## Exercise goal
Convert the material, from its first line through the line that contains "Observed: 5.6 mm", including that line, into a JSON list of strings with one string per line and blank lines omitted. Leave the pictures out of the list.

• • • •

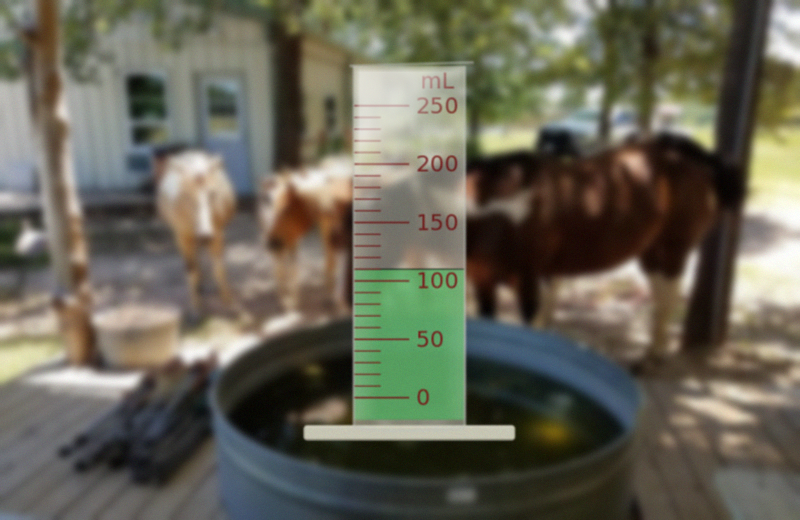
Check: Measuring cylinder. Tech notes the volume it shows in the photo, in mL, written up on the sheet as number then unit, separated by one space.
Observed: 110 mL
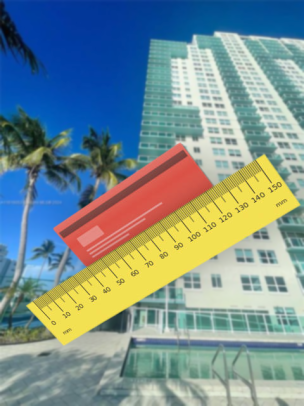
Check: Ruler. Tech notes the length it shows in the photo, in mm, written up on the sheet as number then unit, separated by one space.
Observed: 85 mm
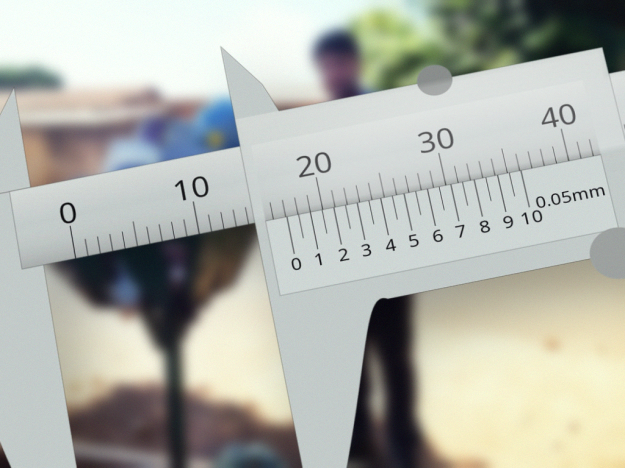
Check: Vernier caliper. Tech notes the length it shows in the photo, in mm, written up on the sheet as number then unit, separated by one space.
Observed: 17.1 mm
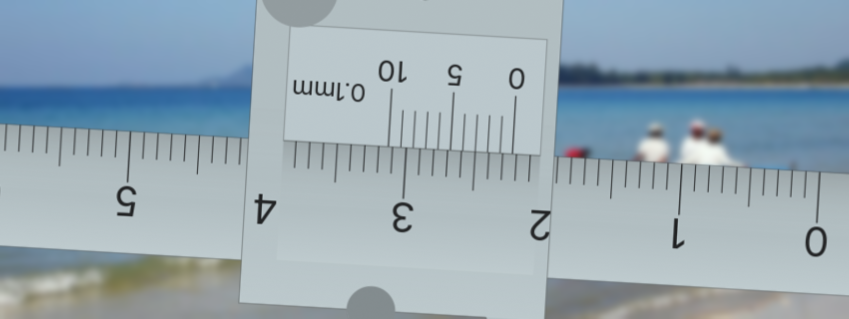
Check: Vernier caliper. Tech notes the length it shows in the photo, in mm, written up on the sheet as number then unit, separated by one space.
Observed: 22.3 mm
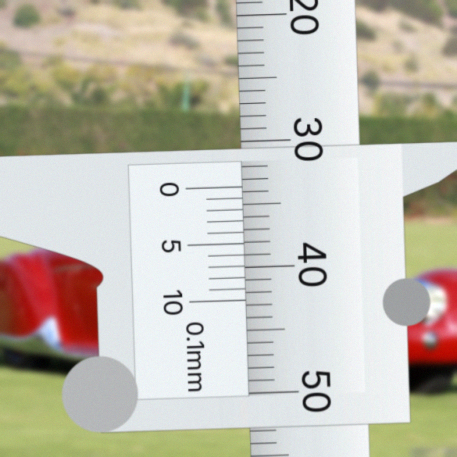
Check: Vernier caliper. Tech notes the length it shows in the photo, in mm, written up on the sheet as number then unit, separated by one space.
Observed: 33.6 mm
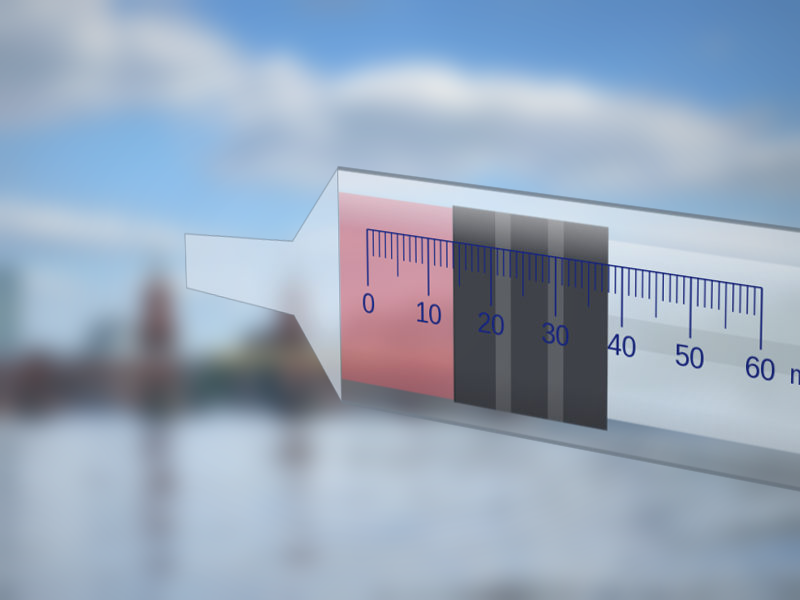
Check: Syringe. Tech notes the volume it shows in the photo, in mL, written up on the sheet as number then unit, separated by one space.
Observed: 14 mL
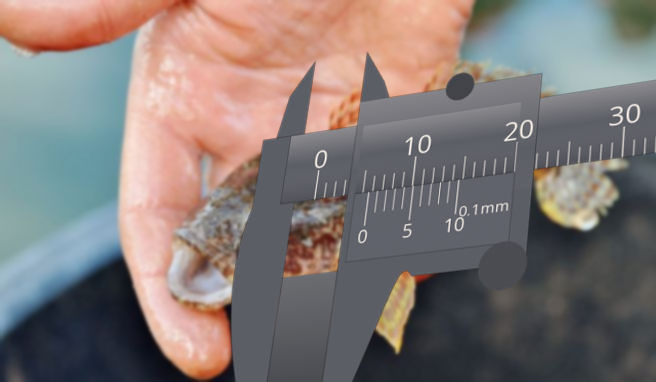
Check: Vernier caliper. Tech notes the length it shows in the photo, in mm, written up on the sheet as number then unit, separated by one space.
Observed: 5.6 mm
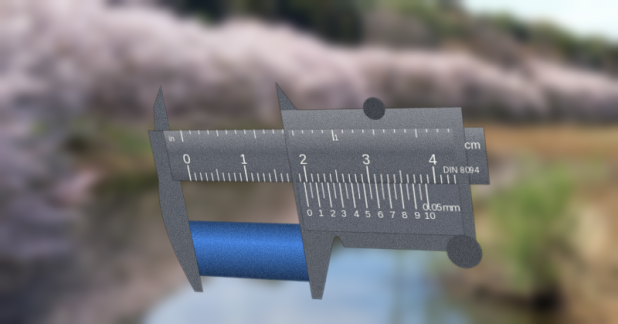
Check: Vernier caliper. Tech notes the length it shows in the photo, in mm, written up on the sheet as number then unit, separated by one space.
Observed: 19.6 mm
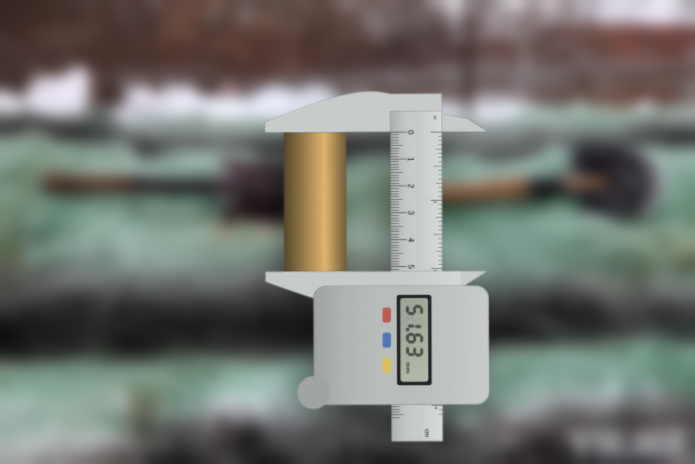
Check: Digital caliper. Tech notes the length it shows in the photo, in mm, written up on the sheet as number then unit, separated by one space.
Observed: 51.63 mm
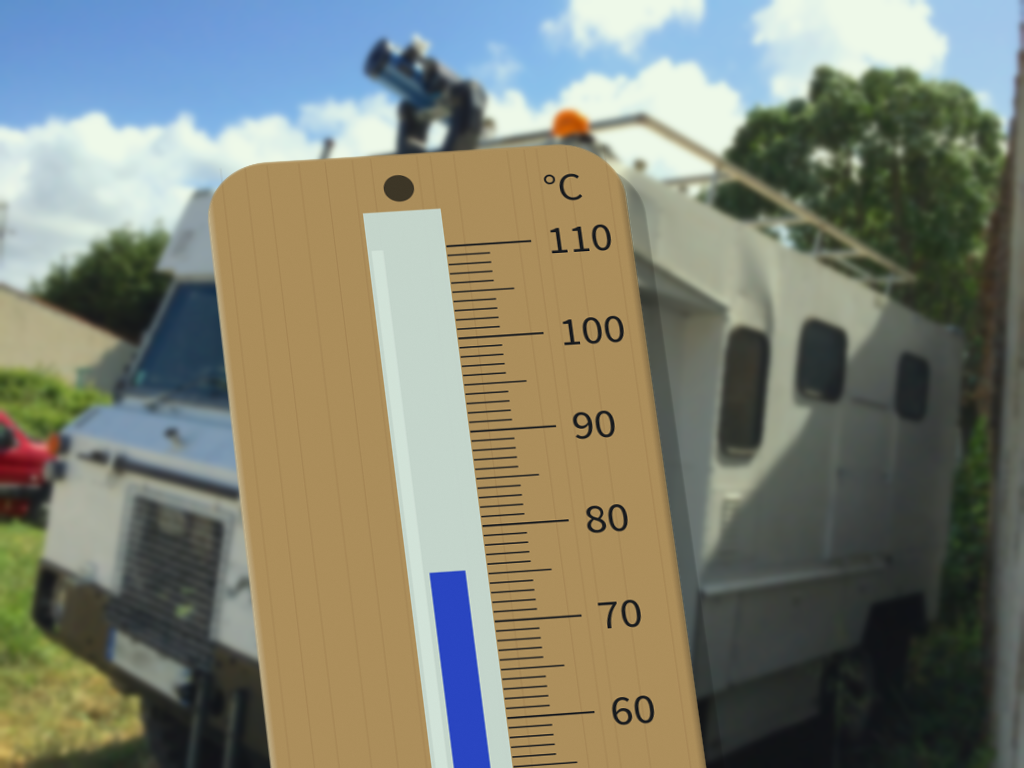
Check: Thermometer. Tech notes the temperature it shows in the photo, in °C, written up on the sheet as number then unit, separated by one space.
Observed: 75.5 °C
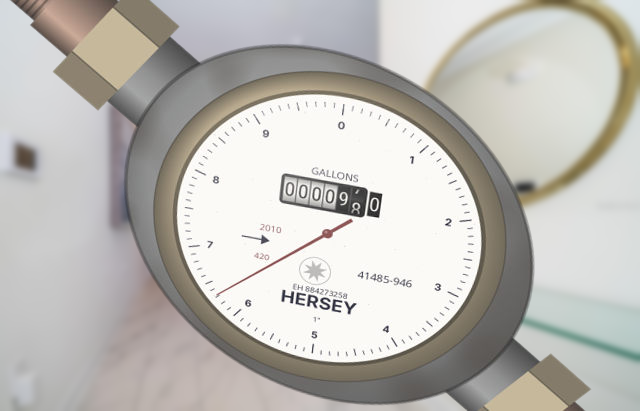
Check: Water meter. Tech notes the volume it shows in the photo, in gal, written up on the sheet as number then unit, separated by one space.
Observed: 976.3 gal
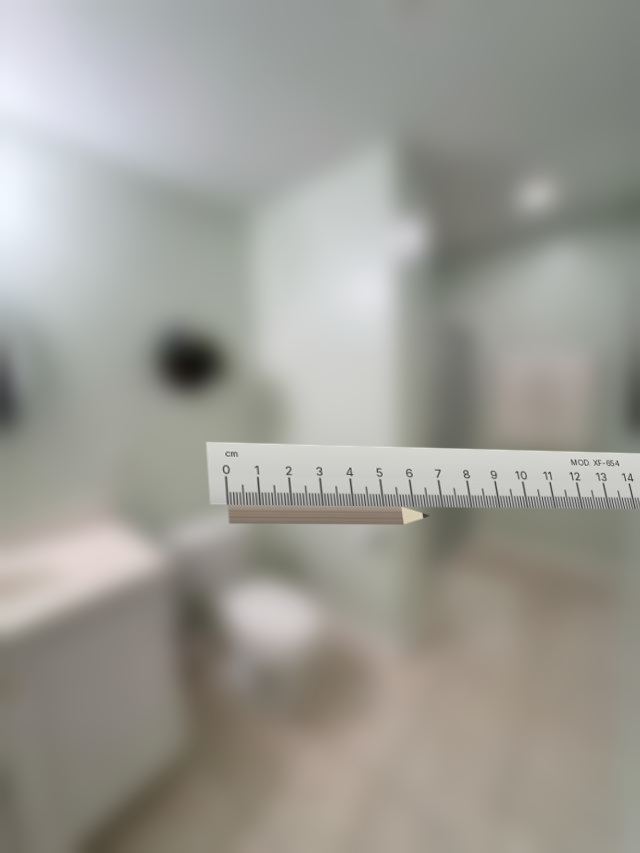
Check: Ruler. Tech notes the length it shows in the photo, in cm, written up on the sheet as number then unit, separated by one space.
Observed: 6.5 cm
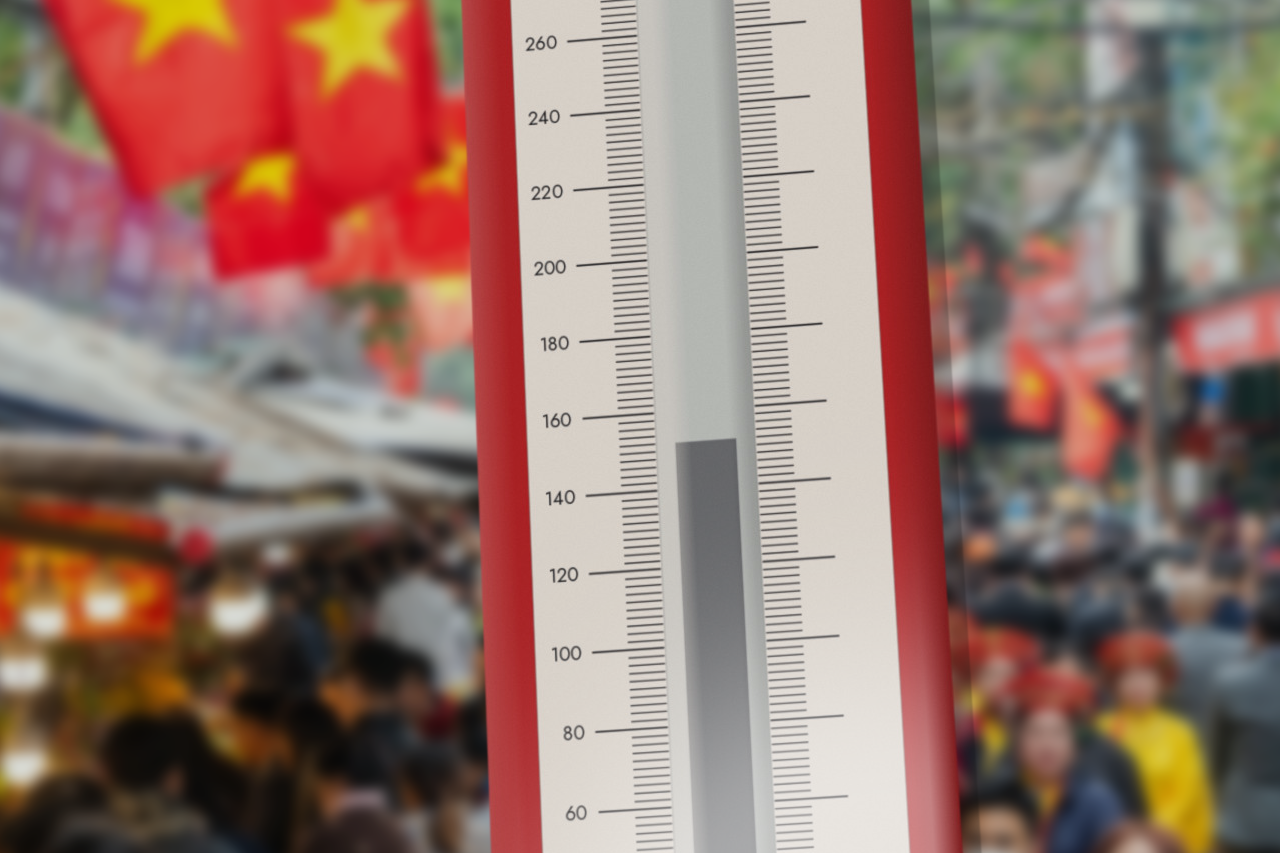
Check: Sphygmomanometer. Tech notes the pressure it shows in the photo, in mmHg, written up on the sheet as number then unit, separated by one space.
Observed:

• • • •

## Response to the exercise
[
  "Check: Measuring cylinder. Tech notes the volume it shows in the photo, in mL, written up on the sheet as number then unit, separated by one space.",
  "Observed: 110 mL",
  "Check: Ruler. Tech notes the length it shows in the photo, in mm, written up on the sheet as number then unit, separated by one space.",
  "Observed: 85 mm",
  "Check: Vernier caliper. Tech notes the length it shows in the photo, in mm, written up on the sheet as number then unit, separated by one space.",
  "Observed: 17.1 mm",
  "Check: Vernier caliper. Tech notes the length it shows in the photo, in mm, written up on the sheet as number then unit, separated by one space.",
  "Observed: 22.3 mm",
  "Check: Vernier caliper. Tech notes the length it shows in the photo, in mm, written up on the sheet as number then unit, separated by one space.",
  "Observed: 33.6 mm",
  "Check: Syringe. Tech notes the volume it shows in the photo, in mL, written up on the sheet as number then unit, separated by one space.",
  "Observed: 14 mL",
  "Check: Vernier caliper. Tech notes the length it shows in the photo, in mm, written up on the sheet as number then unit, separated by one space.",
  "Observed: 5.6 mm"
]